Share Sales and Business/Asset Sales
This section brings together templates for selling a company (via a share sale) or selling its business and assets (via a business/asset sale). It is aimed at typical SME disposals and acquisitions under UK law.
A sale is usually structured in one of two ways:
- a share sale, where the buyer acquires the shares in the company; or
- a business/asset sale, where the buyer acquires specified assets (and only such liabilities as are expressly assumed).
The choice between a share sale and an asset sale is a key commercial decision. It is usually driven by legal, tax and financial considerations such as price, risk, ease of completion and how profits will be taxed. Independent legal, tax and financial advice should be taken before committing to a structure.

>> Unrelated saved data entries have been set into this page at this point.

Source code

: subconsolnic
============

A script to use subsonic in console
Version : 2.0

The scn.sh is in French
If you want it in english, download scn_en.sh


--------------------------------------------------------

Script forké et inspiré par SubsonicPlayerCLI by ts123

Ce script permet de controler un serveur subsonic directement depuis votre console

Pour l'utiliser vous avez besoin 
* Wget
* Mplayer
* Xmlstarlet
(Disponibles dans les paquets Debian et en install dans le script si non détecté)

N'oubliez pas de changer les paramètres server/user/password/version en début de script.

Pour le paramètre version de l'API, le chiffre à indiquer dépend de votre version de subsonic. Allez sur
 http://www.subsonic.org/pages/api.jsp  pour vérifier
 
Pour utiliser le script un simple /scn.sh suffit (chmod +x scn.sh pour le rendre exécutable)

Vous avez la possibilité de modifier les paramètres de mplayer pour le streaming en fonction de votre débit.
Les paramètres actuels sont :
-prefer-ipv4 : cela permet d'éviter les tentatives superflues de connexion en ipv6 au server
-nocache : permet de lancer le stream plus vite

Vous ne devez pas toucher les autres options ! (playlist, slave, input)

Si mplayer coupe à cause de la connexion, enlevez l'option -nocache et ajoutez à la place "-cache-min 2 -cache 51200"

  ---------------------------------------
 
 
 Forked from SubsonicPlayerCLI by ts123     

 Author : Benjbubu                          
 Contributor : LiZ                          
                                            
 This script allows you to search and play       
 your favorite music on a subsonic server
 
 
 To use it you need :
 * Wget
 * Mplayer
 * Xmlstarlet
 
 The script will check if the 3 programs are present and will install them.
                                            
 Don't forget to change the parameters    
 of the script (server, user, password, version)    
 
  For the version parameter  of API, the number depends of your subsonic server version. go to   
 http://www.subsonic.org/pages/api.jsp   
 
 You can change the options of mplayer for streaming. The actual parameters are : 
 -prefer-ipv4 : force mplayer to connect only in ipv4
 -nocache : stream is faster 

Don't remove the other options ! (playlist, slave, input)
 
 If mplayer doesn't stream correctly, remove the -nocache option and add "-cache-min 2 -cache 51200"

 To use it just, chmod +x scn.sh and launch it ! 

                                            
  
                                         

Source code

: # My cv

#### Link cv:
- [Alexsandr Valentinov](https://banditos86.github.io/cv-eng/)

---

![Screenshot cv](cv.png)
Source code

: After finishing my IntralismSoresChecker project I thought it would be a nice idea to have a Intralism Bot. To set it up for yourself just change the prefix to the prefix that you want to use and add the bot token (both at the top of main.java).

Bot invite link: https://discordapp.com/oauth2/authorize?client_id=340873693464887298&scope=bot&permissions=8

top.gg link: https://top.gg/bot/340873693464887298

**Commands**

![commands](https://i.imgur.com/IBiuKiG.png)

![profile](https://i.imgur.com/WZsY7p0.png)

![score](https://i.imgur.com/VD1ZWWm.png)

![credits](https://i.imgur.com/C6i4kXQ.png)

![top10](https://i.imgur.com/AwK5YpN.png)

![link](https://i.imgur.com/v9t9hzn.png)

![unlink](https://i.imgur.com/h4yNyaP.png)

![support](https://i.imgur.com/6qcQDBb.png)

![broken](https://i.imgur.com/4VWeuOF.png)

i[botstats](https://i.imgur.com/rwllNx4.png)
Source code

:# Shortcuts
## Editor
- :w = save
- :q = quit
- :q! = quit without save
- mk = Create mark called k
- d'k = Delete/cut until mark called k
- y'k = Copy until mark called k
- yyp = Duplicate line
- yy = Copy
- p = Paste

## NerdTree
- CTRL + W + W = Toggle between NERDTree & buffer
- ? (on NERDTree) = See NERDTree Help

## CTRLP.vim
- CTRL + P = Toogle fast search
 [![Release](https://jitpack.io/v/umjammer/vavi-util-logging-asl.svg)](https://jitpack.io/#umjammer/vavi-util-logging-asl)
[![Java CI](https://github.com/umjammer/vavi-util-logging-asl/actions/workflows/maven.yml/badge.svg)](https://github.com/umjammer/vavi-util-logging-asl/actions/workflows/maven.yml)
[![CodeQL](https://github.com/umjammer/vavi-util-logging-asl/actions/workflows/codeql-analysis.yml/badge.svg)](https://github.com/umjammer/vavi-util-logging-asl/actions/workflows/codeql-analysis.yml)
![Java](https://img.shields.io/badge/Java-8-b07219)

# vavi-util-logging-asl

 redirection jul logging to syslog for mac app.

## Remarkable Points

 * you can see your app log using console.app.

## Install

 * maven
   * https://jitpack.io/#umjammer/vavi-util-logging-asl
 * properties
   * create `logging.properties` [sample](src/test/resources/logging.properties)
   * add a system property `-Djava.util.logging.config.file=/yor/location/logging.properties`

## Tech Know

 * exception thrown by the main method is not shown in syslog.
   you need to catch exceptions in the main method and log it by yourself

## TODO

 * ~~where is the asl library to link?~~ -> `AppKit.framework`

How Does a Share Sale Work?
In a share sale, the buyer acquires the shares in the company from the existing shareholders. The company itself continues to own its assets and remain responsible for its liabilities. In practical terms:
- the buyer takes on the company with all its assets, contracts, employees and liabilities (known and unknown); and
- the business can typically continue on a “business as usual” basis, as the legal entity does not change.

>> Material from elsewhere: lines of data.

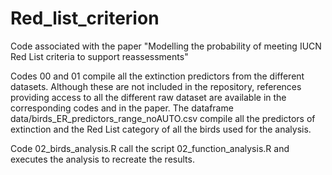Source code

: # Red_list_criterion

Code associated with the paper "Modelling the probability of meeting IUCN Red List criteria to support reassessments"

Codes 00 and 01 compile all the extinction predictors from the different datasets. 
Although these are not included in the repository, references providing access to all the different raw dataset are available in the corresponding codes and in the paper. 
The dataframe data/birds_ER_predictors_range_noAUTO.csv compile all the predictors of extinction and the Red List category of all the birds used for the analysis. 

Code 02_birds_analysis.R call the script 02_function_analysis.R and executes the analysis to recreate the results.
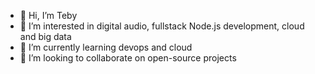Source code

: - 👋 Hi, I’m Teby
- 👀 I’m interested in digital audio, fullstack Node.js development, cloud and big data
- 🌱 I’m currently learning devops and cloud
- 💞️ I’m looking to collaborate on open-source projects


<!---
fongfongdev/fongfongdev is a ✨ special ✨ repository because its `README.md` (this file) appears on your GitHub profile.
You can click the Preview link to take a look at your changes.
--->
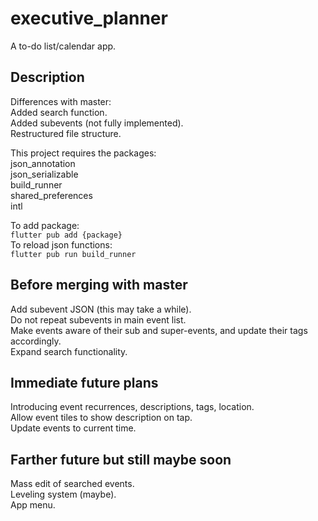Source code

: # executive_planner  
A to-do list/calendar app.

## Description

Differences with master:  
Added search function.  
Added subevents (not fully implemented).  
Restructured file structure.

This project requires the packages:  
json_annotation  
json_serializable  
build_runner  
shared_preferences  
intl

To add package:  
`flutter pub add {package}`  
To reload json functions:  
`flutter pub run build_runner`

## Before merging with master  
Add subevent JSON (this may take a while).  
Do not repeat subevents in main event list.  
Make events aware of their sub and super-events, and update their tags accordingly.  
Expand search functionality.

## Immediate future plans  
Introducing event recurrences, descriptions, tags, location.  
Allow event tiles to show description on tap.  
Update events to current time.

## Farther future but still maybe soon  
Mass edit of searched events.  
Leveling system (maybe).  
App menu.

✅ Useful where the buyer wants continuity of contracts, employees and trading history.
How Does a Business/Asset Sale Work?
In a business/asset sale, the buyer acquires some or all of the assets that make up the business. These may include:
- tangible assets, such as property, land, machinery and stock; and
- intangible assets, such as intellectual property and goodwill.

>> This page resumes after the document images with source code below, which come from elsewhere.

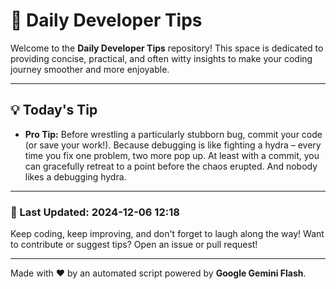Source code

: 
# 🌟 Daily Developer Tips

Welcome to the **Daily Developer Tips** repository! This space is dedicated to providing concise, practical, and often witty insights to make your coding journey smoother and more enjoyable.

---

## 💡 Today's Tip

- **Pro Tip:**  Before wrestling a particularly stubborn bug,  commit your code (or save your work!).  Because debugging is like fighting a hydra –  every time you fix one problem, two more pop up.  At least with a commit, you can gracefully retreat to a point before the chaos erupted.  And nobody likes a debugging hydra.

---

### 📅 Last Updated: 2024-12-06 12:18

Keep coding, keep improving, and don't forget to laugh along the way! Want to contribute or suggest tips? Open an issue or pull request!

---

Made with ❤️ by an automated script powered by **Google Gemini Flash**.
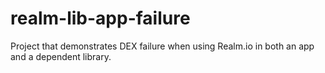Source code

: # realm-lib-app-failure
Project that demonstrates DEX failure when using Realm.io in both an app and a dependent library.
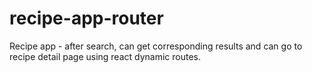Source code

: # recipe-app-router
Recipe app - after search, can get corresponding results and can go to recipe detail page using react dynamic routes.
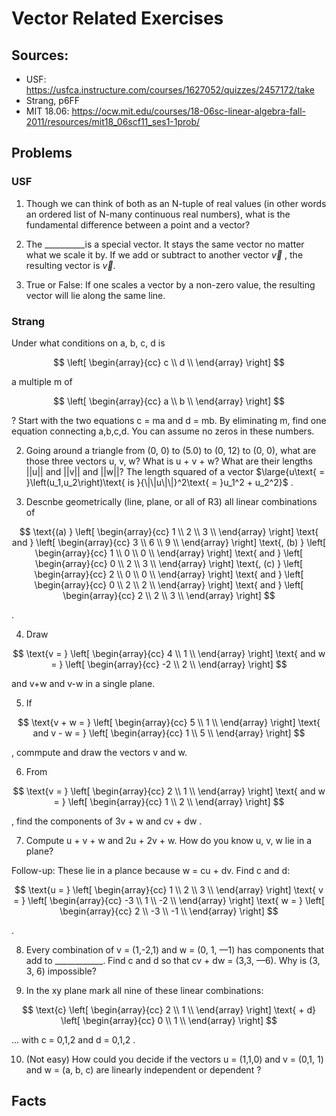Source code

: 
# Vector Related Exercises

## Sources:
* USF: https://usfca.instructure.com/courses/1627052/quizzes/2457172/take
* Strang, p6FF
* MIT 18.06: https://ocw.mit.edu/courses/18-06sc-linear-algebra-fall-2011/resources/mit18_06scf11_ses1-1prob/


## Problems

### USF

1. Though we can think of both as an N-tuple of real values (in other words an ordered list of N-many continuous real numbers), what is the fundamental difference between a point and a vector? 

2. The __________is a special vector. It stays the same vector no matter what we scale it by. If we add or subtract to another vector $\overrightarrow{v}$ , the resulting vector is $\overrightarrow{v}$. 

3. True or False: If one scales a vector by a non-zero value, the resulting vector will lie along the same line. 

### Strang

Under what conditions on a, b, c, d is 

$$
\left[
\begin{array}{cc}
c \\ 
d \\  
\end{array} 
\right]
$$

a multiple m of

$$
\left[
\begin{array}{cc}
a \\ 
b \\  
\end{array} 
\right]
$$

?   Start with the two equations c = ma and d = mb. By eliminating m, find one equation connecting a,b,c,d. You can assume no zeros in these numbers.

2.  Going around a triangle from (0, 0) to (5.0) to (0, 12) to (0, 0), what are those three vectors u, v, w? What is u + v + w? What are their lengths ||u|| and ||v|| and ||w||?
    The length squared of a vector $\large{u\text{ = }\left(u_1,u_2\right)\text{ is }{\|\|u\|\|}^2\text{ = }u_1^2 + u_2^2}$ .

3.  Descnbe geometrically (line, plane, or all of R3) all linear combinations of

$$
\text{(a)  }
\left[
\begin{array}{cc}
1 \\ 
2 \\  
3 \\  
\end{array} 
\right]
\text{ and }
\left[
\begin{array}{cc}
3 \\ 
6 \\  
9 \\  
\end{array} 
\right]
\text{,  (b)  }
\left[
\begin{array}{cc}
1 \\ 
0 \\  
0 \\  
\end{array} 
\right]
\text{ and }
\left[
\begin{array}{cc}
0 \\ 
2 \\  
3 \\  
\end{array} 
\right]
\text{,  (c)  }
\left[
\begin{array}{cc}
2 \\ 
0 \\  
0 \\  
\end{array} 
\right]
\text{ and }
\left[
\begin{array}{cc}
0 \\ 
2 \\  
2 \\  
\end{array} 
\right]
\text{ and }
\left[
\begin{array}{cc}
2 \\ 
2 \\  
3 \\  
\end{array} 
\right]
$$

.

4.  Draw

$$
\text{v = }
\left[
\begin{array}{cc}
4 \\ 
1 \\  
\end{array} 
\right]
\text{ and w = }
\left[
\begin{array}{cc}
-2 \\ 
2 \\  
\end{array} 
\right]
$$

and v+w and v-w in a single plane.

5.  If

$$
\text{v + w = }
\left[
\begin{array}{cc}
5 \\ 
1 \\  
\end{array} 
\right]
\text{ and v - w = }
\left[
\begin{array}{cc}
1 \\ 
5 \\  
\end{array} 
\right]
$$

, commpute and draw the vectors v and w.

6.  From

$$
\text{v = }
\left[
\begin{array}{cc}
2 \\ 
1 \\  
\end{array} 
\right]
\text{ and w = }
\left[
\begin{array}{cc}
1 \\ 
2 \\  
\end{array} 
\right]
$$

, find the components of 3v + w and cv + dw .

7.  Compute u + v + w and 2u + 2v + w. How do you know u, v, w lie in a plane?

Follow-up:  These lie in a plance because w = cu + dv.  Find c and d:

$$
\text{u = }
\left[
\begin{array}{cc}
1 \\
2 \\
3 \\
\end{array} 
\right]
\text{ v = }
\left[
\begin{array}{cc}
-3 \\
1 \\
-2 \\
\end{array} 
\right]
\text{ w = }
\left[
\begin{array}{cc}
2 \\
-3 \\
-1 \\
\end{array} 
\right]
$$

.

8.  Every combination of v = (1,-2,1) and w = (0, 1, —1) has components that add to ____________. Find c and d so that cv + dw = (3,3, —6). Why is (3, 3, 6) impossible?

9.  In the xy plane mark all nine of these linear combinations:

$$
\text{c}
\left[
\begin{array}{cc}
2 \\
1 \\
\end{array} 
\right]
\text{ + d}
\left[
\begin{array}{cc}
0 \\
1 \\
\end{array} 
\right]
$$

... with c = 0,1,2 and d = 0,1,2 .

10.  (Not easy) How could you decide if the vectors u = (1,1,0) and v = (0,1, 1) and  w = (a, b, c) are linearly independent or dependent ?



## Facts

The assets being sold must be specifically identified, and liabilities will only transfer if the contract states that they do. Separate arrangements are often required for contracts, employees and property.
✅ Useful where the buyer wants to “pick and choose” which assets and liabilities to take on.
When Should You Use These Templates?
These templates will be helpful if, for example, you:
- are selling all or part of the shares in a private company;
- are buying shares from existing shareholders in a private company;
- are selling a business or part of a business by transferring its assets; or
- need supporting documentation for a share or business/asset sale (such as board approvals, confidentiality agreements or powers of attorney).
Use of these documents does not remove the need for tailored legal and tax advice on the specific transaction.